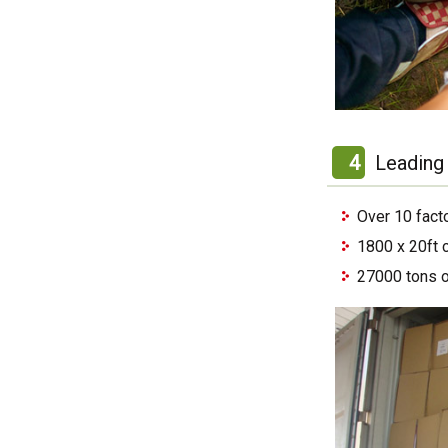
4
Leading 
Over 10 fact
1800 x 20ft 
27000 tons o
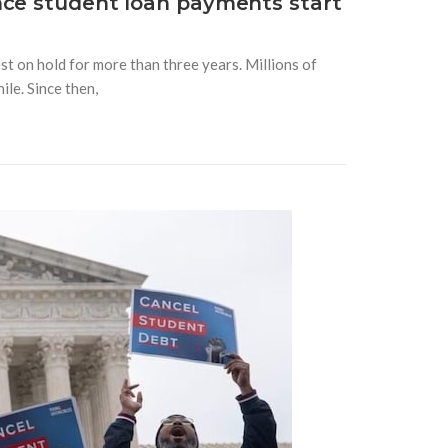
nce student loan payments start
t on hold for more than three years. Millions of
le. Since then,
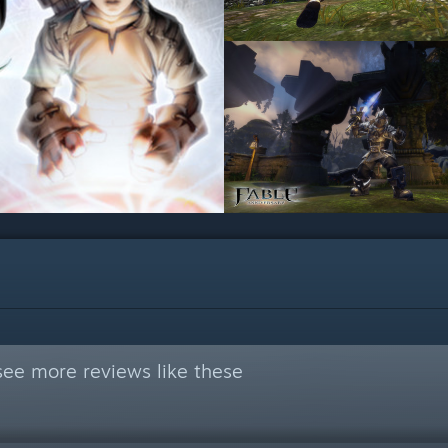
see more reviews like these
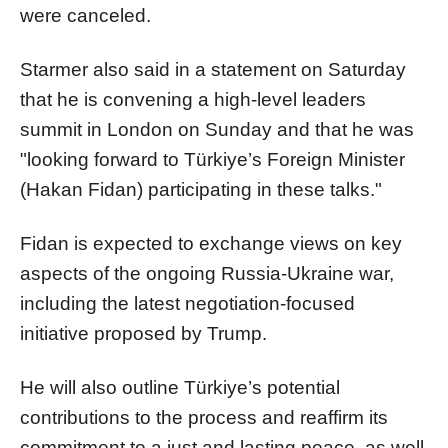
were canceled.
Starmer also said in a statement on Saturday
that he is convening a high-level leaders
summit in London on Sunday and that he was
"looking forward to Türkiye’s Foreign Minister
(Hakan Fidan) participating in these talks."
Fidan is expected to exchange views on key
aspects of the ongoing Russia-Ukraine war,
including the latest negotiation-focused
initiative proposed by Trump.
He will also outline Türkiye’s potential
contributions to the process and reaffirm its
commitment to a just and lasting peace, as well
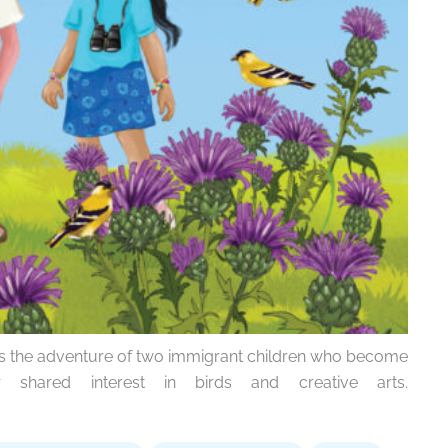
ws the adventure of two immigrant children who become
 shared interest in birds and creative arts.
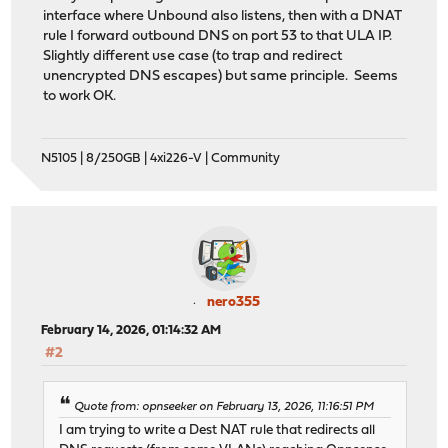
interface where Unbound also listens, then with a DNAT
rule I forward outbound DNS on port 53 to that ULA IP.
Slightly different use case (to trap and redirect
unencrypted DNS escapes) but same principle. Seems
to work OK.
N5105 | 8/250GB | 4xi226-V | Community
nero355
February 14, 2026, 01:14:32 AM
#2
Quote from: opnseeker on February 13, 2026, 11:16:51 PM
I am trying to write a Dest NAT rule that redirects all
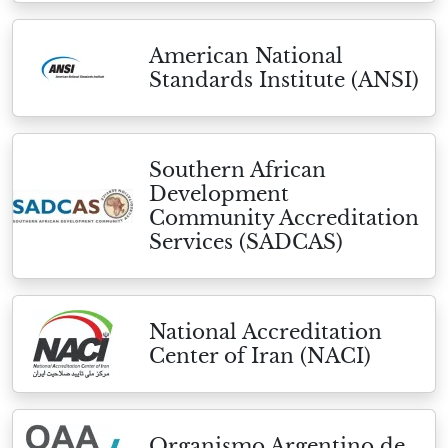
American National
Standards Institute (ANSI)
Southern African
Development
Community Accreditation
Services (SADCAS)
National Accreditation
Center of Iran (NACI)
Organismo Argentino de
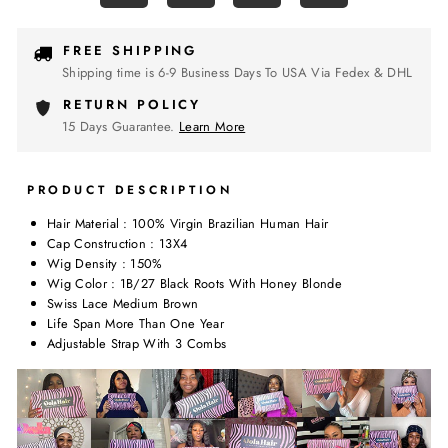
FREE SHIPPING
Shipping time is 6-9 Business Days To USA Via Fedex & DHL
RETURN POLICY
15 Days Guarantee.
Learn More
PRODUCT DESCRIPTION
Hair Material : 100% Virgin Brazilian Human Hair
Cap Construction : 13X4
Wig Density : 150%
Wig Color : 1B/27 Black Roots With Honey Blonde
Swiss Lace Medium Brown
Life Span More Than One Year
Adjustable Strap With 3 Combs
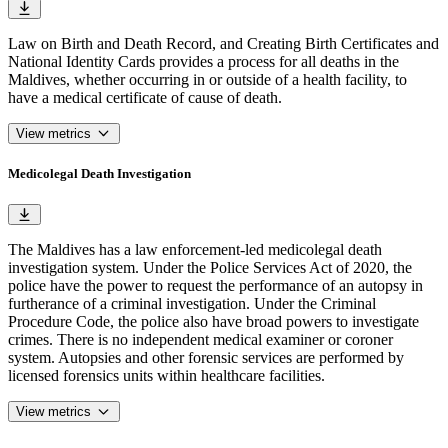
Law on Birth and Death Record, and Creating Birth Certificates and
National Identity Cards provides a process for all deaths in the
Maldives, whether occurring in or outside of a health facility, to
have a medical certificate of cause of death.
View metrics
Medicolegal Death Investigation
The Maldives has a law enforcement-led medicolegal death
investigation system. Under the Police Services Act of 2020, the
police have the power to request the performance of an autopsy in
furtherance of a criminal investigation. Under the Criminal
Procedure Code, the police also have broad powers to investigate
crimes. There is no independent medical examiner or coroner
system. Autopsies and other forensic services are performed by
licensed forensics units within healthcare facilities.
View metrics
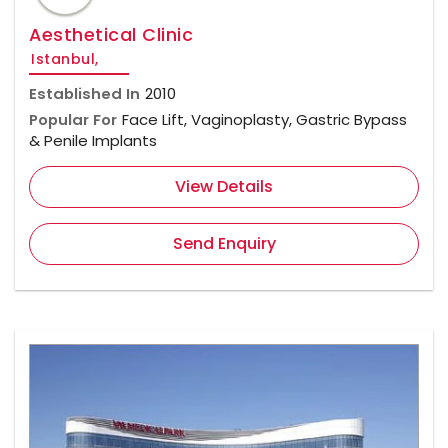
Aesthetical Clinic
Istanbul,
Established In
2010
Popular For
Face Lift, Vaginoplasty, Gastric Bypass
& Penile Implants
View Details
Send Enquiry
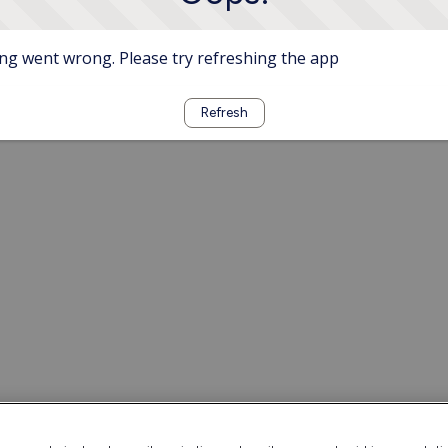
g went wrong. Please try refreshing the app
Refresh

________

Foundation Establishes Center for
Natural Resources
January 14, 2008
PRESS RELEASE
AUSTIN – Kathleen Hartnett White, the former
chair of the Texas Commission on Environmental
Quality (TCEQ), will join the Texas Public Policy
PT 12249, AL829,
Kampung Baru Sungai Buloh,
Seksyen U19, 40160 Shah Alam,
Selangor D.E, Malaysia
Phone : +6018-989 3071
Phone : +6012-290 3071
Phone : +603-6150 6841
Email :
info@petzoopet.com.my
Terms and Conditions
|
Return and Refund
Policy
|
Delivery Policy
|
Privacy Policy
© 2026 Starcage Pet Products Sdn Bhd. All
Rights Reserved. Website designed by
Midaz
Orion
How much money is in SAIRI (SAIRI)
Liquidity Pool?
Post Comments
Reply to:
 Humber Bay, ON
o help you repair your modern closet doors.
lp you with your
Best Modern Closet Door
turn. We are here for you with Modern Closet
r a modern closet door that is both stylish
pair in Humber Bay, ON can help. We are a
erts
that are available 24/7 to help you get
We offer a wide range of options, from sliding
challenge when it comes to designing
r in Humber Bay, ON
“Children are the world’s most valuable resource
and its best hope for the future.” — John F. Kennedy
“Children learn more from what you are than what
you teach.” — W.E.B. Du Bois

________

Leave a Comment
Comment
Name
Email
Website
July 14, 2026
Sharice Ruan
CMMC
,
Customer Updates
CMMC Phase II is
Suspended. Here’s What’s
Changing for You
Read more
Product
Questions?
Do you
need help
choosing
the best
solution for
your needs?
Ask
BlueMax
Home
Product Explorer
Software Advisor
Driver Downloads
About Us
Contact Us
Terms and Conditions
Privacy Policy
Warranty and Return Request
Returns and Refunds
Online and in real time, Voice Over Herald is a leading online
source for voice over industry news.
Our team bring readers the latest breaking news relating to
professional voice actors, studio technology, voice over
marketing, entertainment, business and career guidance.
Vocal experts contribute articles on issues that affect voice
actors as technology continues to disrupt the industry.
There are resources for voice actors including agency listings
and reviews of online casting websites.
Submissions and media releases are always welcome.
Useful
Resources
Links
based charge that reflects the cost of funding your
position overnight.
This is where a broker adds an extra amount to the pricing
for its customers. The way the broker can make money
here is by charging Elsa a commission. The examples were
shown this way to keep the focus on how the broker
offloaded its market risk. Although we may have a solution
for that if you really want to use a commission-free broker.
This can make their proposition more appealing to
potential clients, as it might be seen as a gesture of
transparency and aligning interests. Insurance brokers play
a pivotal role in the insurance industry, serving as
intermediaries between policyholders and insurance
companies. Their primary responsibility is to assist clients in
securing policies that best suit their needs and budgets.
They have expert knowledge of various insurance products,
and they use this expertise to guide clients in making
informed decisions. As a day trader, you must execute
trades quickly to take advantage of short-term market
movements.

________

## EXERCISE DETAILS
Look back at the entries above. Retype the line with "Rights Reserved. Website designed by", the line with "r a modern closet door that is both stylish", and all lines in between.

## OUTPUT BELOW
Rights Reserved. Website designed by
Midaz
Orion
How much money is in SAIRI (SAIRI)
Liquidity Pool?
Post Comments
Reply to:
 Humber Bay, ON
o help you repair your modern closet doors.
lp you with your
Best Modern Closet Door
turn. We are here for you with Modern Closet
r a modern closet door that is both stylish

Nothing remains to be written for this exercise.